China’s High-Income Future
LONDON – “What if this is ‘as good as it gets’?” Jack Nicholson asks, as he walks through his psychiatrist’s waiting room in the eponymous film. At the recent meeting of G-20 finance ministers in Shanghai, participants were asking much the same question – and not just with regard to medium-term expectations of weak global growth. Many are now wondering whether China’s current growth rate will be as good as it gets for a long time to come.
Determining the validity of such fears requires understanding what is driving China’s economic slowdown. Some offer a straightforward explanation: China, along with other major emerging economies, has become ensnared in the dreaded “middle-income trap,” unable to break through to advanced-economy status. But this assumes that some exogenous force or tendency causes countries to become “stuck” at a particular income level – a view that one academic study after another has debunked.
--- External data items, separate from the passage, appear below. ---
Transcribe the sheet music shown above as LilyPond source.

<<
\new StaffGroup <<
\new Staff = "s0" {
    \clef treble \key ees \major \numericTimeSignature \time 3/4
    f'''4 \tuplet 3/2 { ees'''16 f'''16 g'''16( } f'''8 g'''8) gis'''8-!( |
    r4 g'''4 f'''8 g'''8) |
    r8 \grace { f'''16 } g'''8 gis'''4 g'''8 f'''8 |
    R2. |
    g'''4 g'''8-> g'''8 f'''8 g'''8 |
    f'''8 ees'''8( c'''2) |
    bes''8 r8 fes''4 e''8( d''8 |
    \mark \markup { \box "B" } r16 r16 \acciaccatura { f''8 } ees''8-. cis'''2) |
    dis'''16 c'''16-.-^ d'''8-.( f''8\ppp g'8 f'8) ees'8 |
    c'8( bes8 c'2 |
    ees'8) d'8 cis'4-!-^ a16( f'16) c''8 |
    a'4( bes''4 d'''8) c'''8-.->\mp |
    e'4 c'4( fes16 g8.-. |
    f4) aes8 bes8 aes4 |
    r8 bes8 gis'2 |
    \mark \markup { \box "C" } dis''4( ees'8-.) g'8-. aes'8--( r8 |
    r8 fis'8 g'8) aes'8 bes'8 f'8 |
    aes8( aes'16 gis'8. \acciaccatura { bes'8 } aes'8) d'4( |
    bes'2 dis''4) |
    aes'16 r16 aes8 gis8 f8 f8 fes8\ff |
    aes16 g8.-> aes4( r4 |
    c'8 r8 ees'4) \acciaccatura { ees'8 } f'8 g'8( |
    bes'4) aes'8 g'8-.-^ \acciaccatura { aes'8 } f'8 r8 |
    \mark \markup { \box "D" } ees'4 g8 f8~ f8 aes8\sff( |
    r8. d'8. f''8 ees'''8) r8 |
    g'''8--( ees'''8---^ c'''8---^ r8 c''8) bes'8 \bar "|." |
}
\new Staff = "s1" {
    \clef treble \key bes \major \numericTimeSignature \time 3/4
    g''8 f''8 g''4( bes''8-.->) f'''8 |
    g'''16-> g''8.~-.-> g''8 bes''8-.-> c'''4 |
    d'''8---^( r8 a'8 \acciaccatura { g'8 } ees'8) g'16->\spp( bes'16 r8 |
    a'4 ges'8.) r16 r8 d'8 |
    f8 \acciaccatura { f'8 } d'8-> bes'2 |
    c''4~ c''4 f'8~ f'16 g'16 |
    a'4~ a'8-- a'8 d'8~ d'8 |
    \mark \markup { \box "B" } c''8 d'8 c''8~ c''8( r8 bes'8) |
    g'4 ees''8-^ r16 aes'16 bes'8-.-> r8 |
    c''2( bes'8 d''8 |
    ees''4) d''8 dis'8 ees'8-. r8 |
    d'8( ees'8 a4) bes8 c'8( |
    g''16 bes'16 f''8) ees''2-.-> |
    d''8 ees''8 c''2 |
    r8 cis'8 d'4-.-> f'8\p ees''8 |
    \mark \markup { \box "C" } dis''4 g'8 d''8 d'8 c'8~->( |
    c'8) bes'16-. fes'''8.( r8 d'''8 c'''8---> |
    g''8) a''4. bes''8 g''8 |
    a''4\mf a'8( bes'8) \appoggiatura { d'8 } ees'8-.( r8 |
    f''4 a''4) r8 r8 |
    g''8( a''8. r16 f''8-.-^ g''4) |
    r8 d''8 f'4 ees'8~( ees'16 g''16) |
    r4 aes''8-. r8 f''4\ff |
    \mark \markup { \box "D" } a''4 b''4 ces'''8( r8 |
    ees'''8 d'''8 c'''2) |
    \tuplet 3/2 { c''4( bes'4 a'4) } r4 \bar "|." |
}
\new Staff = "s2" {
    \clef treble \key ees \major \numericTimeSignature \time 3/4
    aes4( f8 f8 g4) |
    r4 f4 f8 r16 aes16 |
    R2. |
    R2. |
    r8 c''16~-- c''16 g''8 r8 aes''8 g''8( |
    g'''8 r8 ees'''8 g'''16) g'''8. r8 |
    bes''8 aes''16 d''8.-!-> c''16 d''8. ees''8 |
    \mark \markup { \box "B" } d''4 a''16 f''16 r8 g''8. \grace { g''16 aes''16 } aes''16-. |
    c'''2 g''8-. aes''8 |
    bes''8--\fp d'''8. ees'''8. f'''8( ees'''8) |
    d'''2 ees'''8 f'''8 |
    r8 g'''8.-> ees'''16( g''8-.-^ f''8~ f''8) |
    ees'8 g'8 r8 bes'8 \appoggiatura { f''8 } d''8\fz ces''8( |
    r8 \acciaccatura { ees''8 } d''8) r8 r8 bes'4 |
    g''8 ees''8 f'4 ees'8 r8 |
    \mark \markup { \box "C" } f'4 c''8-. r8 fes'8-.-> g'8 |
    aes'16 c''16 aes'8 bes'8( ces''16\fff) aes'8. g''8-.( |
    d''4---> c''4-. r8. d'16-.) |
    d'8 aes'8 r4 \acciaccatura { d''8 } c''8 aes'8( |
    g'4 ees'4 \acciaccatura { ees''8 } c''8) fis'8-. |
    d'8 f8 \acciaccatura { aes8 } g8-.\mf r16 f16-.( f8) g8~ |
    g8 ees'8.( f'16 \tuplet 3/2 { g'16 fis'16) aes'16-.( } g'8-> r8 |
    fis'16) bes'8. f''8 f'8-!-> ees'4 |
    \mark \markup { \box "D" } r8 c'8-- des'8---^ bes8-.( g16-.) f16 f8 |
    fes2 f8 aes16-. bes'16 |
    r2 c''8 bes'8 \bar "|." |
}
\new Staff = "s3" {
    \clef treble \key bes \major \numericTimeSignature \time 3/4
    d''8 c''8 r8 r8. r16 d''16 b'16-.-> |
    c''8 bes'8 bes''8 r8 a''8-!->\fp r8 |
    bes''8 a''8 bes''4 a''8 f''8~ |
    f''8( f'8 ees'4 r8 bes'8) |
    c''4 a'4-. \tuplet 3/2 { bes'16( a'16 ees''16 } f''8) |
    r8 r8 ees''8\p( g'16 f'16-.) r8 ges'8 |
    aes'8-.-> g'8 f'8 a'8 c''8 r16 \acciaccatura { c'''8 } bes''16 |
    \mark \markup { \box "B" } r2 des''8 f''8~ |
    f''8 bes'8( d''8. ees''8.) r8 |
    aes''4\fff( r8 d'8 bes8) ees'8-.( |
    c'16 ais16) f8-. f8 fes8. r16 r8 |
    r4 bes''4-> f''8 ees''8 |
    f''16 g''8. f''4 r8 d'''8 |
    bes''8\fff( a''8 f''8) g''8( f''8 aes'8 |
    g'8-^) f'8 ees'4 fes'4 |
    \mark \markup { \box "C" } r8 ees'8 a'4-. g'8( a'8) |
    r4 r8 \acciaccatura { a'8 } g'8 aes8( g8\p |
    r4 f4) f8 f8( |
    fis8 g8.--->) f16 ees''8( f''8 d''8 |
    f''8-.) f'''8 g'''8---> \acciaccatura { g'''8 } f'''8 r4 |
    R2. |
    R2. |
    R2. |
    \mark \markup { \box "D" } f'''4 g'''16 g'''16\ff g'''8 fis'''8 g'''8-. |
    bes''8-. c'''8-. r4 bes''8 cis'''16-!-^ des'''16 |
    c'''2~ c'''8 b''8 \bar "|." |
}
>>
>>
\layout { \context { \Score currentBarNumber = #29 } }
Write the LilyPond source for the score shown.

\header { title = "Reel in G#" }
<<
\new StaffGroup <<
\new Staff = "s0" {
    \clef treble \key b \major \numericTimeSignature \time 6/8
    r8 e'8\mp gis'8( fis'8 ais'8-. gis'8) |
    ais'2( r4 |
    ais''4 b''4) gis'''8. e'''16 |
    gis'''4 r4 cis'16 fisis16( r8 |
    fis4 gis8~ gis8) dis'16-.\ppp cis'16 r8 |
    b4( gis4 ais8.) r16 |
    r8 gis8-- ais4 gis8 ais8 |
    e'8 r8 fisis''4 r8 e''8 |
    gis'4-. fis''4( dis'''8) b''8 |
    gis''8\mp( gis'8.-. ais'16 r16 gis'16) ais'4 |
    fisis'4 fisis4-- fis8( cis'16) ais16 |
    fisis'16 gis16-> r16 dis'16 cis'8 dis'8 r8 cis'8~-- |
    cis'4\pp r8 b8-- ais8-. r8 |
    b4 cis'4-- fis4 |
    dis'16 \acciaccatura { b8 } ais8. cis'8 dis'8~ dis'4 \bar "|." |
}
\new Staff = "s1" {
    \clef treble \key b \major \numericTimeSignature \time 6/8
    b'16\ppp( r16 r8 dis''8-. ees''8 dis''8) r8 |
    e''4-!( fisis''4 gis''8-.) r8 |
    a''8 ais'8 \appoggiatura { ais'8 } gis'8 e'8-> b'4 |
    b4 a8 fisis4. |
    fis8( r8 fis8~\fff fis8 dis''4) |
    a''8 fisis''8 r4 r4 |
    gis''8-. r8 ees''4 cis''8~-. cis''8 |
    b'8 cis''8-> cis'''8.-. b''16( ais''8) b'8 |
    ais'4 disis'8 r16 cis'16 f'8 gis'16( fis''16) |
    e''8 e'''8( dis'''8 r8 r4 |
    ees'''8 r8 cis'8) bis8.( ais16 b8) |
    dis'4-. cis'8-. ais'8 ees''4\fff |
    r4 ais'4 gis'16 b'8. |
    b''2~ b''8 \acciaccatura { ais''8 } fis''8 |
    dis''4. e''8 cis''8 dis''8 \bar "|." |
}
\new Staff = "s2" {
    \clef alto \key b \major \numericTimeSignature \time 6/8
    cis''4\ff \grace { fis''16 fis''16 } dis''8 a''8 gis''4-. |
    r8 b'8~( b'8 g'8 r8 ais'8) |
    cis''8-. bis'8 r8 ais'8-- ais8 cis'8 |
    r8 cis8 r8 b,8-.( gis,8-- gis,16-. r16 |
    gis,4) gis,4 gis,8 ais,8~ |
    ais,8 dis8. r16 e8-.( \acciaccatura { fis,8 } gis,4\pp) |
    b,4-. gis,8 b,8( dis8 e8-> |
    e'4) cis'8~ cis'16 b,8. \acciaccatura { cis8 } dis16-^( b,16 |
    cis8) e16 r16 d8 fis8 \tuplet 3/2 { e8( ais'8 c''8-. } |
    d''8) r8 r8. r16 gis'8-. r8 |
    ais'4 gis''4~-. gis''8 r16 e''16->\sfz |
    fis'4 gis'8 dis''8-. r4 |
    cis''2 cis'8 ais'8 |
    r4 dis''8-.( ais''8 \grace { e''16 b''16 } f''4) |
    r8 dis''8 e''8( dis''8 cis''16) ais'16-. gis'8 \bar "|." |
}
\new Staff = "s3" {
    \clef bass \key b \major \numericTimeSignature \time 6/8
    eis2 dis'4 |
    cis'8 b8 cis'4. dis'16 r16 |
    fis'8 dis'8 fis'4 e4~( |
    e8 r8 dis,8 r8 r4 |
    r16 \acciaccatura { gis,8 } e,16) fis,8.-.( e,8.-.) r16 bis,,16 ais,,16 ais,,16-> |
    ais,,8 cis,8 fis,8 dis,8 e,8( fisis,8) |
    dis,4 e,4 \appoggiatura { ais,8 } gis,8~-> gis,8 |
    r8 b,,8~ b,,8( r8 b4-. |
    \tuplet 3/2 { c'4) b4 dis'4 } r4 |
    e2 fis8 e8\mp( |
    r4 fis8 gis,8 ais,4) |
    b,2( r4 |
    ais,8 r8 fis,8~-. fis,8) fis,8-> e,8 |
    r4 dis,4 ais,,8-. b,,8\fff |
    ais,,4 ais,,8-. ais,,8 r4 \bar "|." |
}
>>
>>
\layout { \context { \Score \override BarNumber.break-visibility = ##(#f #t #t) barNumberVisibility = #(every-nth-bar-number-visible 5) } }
To be sure, countries do often struggle to achieve high-income status. According to the World Bank, only 13 of 101 countries classified as middle income in 1960 had reached high-income status in 2008.
Moreover, some middle-income countries, after promising growth, spent decades “trapped” at a certain per capita income level. Argentina, for example, kept pace with the United States in per capita income growth from 1870 to 1940; since then, the gap has been widening steadily. In this manner, even countries that make it to high-income status sometimes regress to middle-income levels.
But there is no historical necessity that dictates that countries get stuck at particular levels of income. On the contrary, studies suggest that fast-growing low-income economies are also likely to become fast-growing middle-income economies, and ultimately to graduate to high-income status. If an economy gets stuck, it is because it has failed to adjust, as the basis for growth changes. And, in fact, the lack of capacity for self-transformation normally would have been visible at low-income levels, too.
What, exactly, does the needed adjustment entail? While the specifics vary across countries, the innovation-focused Neo-Schumpeterian growth theory, proposed by the economists Philippe Aghion and Peter Howitt, offers some important insights.
Aghion and Howitt view innovation as any change that leads to the introduction of new products or processes in the market where a firm operates. Countries far from the world technology frontier are better off imitating existing technologies and adapting them to local conditions, but over time such countries must improve their capacity for innovation. Studies have also shown a positive link between innovation and social mobility, and even between innovation and income inequality.
Central to the innovation-focused perspective is the notion that economic growth requires technology transfers and an environment in which new firms can form, grow, and exit (thereby reallocating factors of production to more successful firms). Quality of management obviously plays a key role, but institutions and human capital also matter; corruption, credit constraints, and lack of access to high-quality education all make economic transformation more difficult.
But fostering innovation is not a silver bullet. While providing returns to innovators can help to spur more innovation, it can also allow businesspeople to capture too large a share of the transformation process. For example, whereas Bill Gates has probably been good for economic transformation, the Mexican telecoms billionaire Carlos Slim has not. Encouraging one kind of innovator could easily give rise to the other.
What does all this mean for China? As the country attempts to create the conditions for greater genuine innovation, it must also address myriad short-term challenges. It is caught in a deflationary spiral, with falling prices and increased anxiety over the economy’s prospects reinforcing each other.
And excessive lending to the corporate sector, particularly in manufacturing, has led to massive excess capacity and a growing mountain of bad debt, suppressing growth.
Compounding the challenge, China’s economy is more globally relevant and interconnected than ever before, which means that any action it takes can have far-reaching effects. With tried and tested policies unlikely to work in this new context, the government is having to improvise. And, as anxious markets clearly recognize, that approach carries the potential for policy mistakes.
Nonetheless, there is good reason to believe that China can succeed, given that the country’s economic history indicates an impressive capacity for transformation. Of course, China’s economy has come a long way since Deng Xiaoping initiated the policy of reform and opening up in 1978. But even in more recent years, the skill content in China’s output has improved radically, and resources have been successfully transferred from agriculture to the services sector, rather than to the manufacturing sector, where large state-owned firms still dominate many industries.
If the recent research debunking the middle-income trap is correct, China – one of history’s most miraculous growth stories – has a very good chance of succeeding in the transition to high-income status with similar vigor. The underlying structural changes that have occurred in China in recent years reinforce this optimism. China will need to continue reforms and overcome vested interests, particularly in the state-owned sector, but its chances of success remain high.